WHAT YOU HAVE TO DO -> Render all of the rows below as a Markdown table with two columns, Number and Text, giving each non-blank line its number. Leave the pictures out.

--- START ---

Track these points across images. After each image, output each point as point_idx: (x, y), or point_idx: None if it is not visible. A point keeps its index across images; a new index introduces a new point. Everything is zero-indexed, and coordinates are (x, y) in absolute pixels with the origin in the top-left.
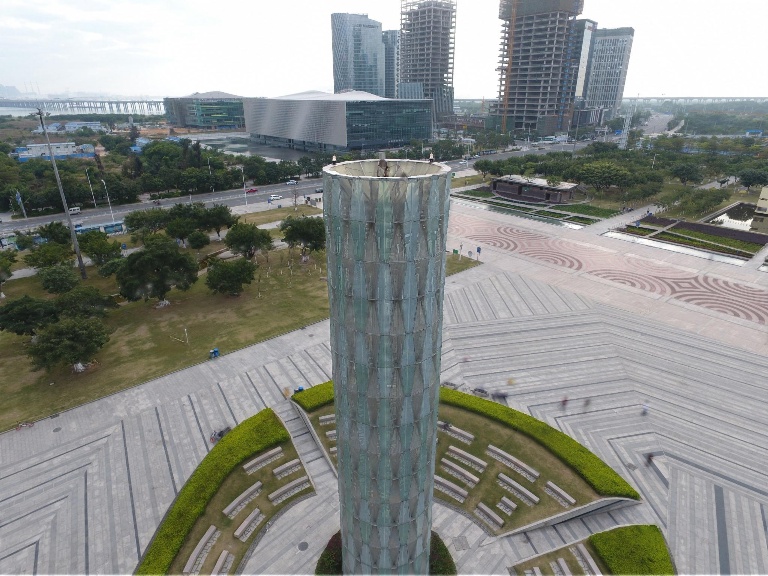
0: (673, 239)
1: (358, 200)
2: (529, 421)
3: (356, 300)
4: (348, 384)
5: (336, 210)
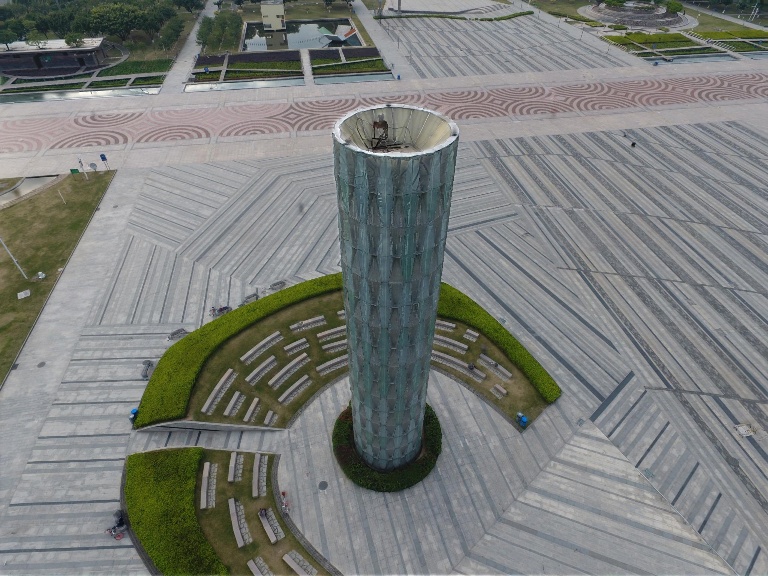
0: (241, 76)
1: (433, 170)
2: (335, 278)
3: (424, 254)
4: (409, 323)
5: (407, 188)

--- END ---

THE ANSWER ->
| Number | Text |
|---|---|
| 1 | Track these points across images. After each image, output each point as point_idx: (x, y), or point_idx: None if it is not visible. A point keeps its index across images; a new index introduces a new point. Everything is zero-indexed, and coordinates are (x, y) in absolute pixels with the origin in the top-left. |
| 2 | 0: (673, 239) |
| 3 | 1: (358, 200) |
| 4 | 2: (529, 421) |
| 5 | 3: (356, 300) |
| 6 | 4: (348, 384) |
| 7 | 5: (336, 210) |
| 8 | 0: (241, 76) |
| 9 | 1: (433, 170) |
| 10 | 2: (335, 278) |
| 11 | 3: (424, 254) |
| 12 | 4: (409, 323) |
| 13 | 5: (407, 188) |